##### Estratto del documento

Recensioni

Tra i vari A$AP Mob portati al successo dal boom di A$AP Rocky, ecco comparire A$AP Ferg, designer di vestiti improvvisatosi rapper nel tentativo di capitalizzare l’attenzione ossessiva dei media sulla fortuanta crew di Harlem. Pur essendo noto più per i suoi outfit che per le sue skills al microfono, questo Trap Lord ha ricevuto una impressionante dose di hype, catalizzata da un singolo trascinante come Work e da una tracklist strategicamente messa in circolo per far bella mostra di collaborazioni con nomi leggendari come Bone Thugs-n-Harmony, Onyx e B-real.
Le attese dei più fiduciosi vengono però largamente tradite e Trap Lord si rivela per il prodotto commerciale che è: un disco senz’altro ben confezionato ma di nessuna rilevanza artistica. Per di più alle rime poco efficaci di A$AP Ferg non sopperiscono, come avviene di solito in dischi questo tipo, neppure delle produzioni top quality, non contenendo neppure un beat capace di distinguersi dalla media del trap post-lexluger più formulaico.

##########

- **Esercizio A**
Riscrivi dalla recensione di Trap Lord tutto ciò che va da "Le attese dei" giù fino a "post-lexluger più formulaico.".
- **Esercizio B**
Secondo la recensione di Trap Lord, per che cosa è noto A$AP Ferg più che per le sue skills al microfono?

##### Materiale fornito

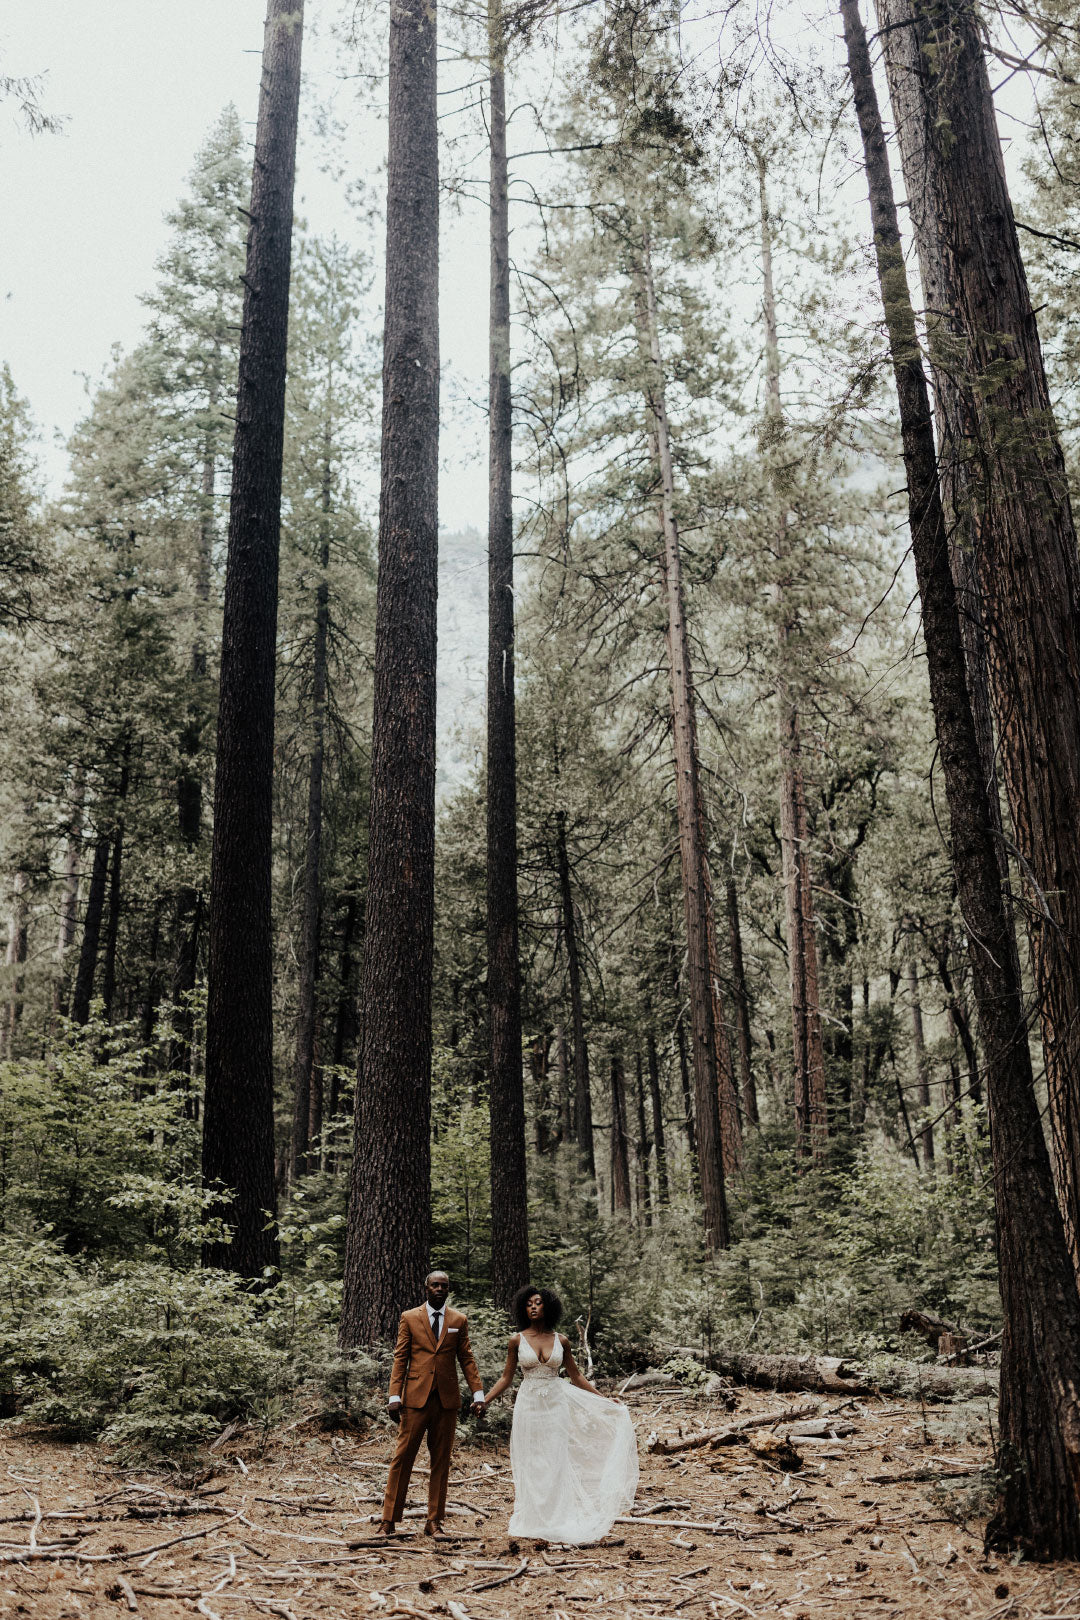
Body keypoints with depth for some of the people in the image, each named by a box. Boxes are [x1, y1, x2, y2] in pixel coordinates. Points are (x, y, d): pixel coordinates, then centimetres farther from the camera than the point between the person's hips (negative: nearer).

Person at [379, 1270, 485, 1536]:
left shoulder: (459, 1320, 9)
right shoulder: (409, 1318, 5)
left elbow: (467, 1359, 10)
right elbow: (400, 1359, 3)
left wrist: (478, 1394, 1)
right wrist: (395, 1396, -4)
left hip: (447, 1399, 2)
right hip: (416, 1397, -2)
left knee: (441, 1461, 6)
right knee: (402, 1457, -2)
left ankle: (434, 1521, 16)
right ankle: (389, 1521, 7)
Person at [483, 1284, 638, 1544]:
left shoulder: (560, 1341, 1)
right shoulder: (518, 1340, -2)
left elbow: (576, 1378, 10)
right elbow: (506, 1378, 3)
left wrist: (605, 1399, 8)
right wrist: (483, 1401, -8)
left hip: (556, 1406, 1)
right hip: (529, 1406, -1)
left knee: (557, 1464, 1)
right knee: (531, 1466, 2)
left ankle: (559, 1526, 9)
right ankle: (539, 1527, 11)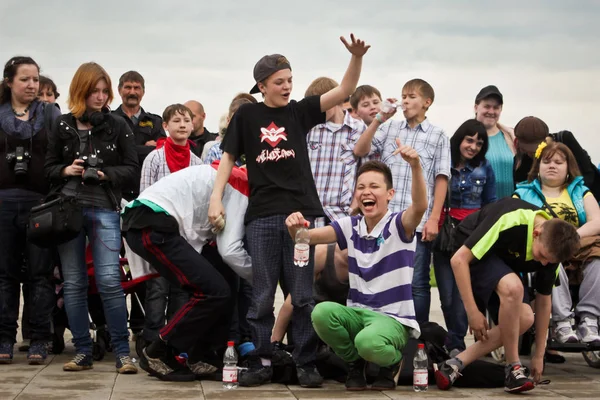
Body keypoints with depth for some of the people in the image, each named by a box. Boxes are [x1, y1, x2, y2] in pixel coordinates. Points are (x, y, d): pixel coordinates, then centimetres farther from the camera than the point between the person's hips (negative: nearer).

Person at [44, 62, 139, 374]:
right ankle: (82, 352, 12)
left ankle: (122, 352, -3)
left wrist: (104, 174, -12)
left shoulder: (117, 125, 4)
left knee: (109, 281, -10)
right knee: (73, 283, 5)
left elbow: (132, 168, 3)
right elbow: (48, 167, 12)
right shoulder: (63, 126, 9)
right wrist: (66, 170, -8)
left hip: (104, 210, -2)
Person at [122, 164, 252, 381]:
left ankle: (199, 358, 14)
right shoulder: (241, 187, -2)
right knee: (215, 292, -10)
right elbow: (230, 250, -8)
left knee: (213, 289, 14)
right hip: (153, 227, -10)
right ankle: (158, 354, -3)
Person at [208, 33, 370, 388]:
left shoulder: (300, 111, 7)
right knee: (262, 295, 4)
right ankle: (262, 362, 10)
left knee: (303, 295, 2)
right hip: (262, 216, 0)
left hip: (302, 212, 0)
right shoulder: (247, 114, 6)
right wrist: (217, 197, 0)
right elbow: (229, 157, 10)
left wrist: (357, 58, -18)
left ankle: (307, 363, 6)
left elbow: (344, 91, -2)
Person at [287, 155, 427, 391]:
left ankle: (392, 362, 1)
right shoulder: (351, 227, 7)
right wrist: (295, 227, -25)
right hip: (358, 312, 4)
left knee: (369, 342, -38)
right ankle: (355, 363, 0)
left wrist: (415, 166, -47)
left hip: (393, 318, -4)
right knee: (321, 313, -29)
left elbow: (420, 206, -30)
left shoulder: (398, 225, -8)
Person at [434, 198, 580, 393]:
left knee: (525, 319, -13)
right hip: (471, 253, -7)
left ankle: (456, 364, -11)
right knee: (513, 287, -34)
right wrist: (473, 312, -32)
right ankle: (513, 368, -20)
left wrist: (539, 356, -1)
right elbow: (459, 259, -33)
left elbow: (543, 300, -4)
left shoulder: (552, 246, -16)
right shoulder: (510, 223, -37)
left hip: (504, 262, 7)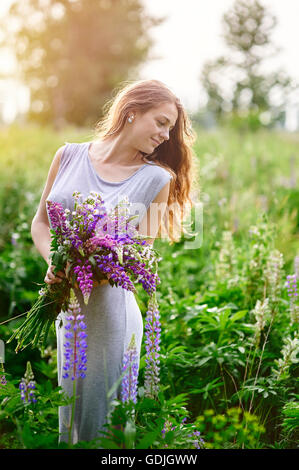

##########

- **Soluzione A**
Le attese dei più fiduciosi vengono però largamente tradite e Trap Lord si rivela per il prodotto commerciale che è: un disco senz’altro ben confezionato ma di nessuna rilevanza artistica. Per di più alle rime poco efficaci di A$AP Ferg non sopperiscono, come avviene di solito in dischi questo tipo, neppure delle produzioni top quality, non contenendo neppure un beat capace di distinguersi dalla media del trap post-lexluger più formulaico.

- **Soluzione B**
Per i suoi outfit.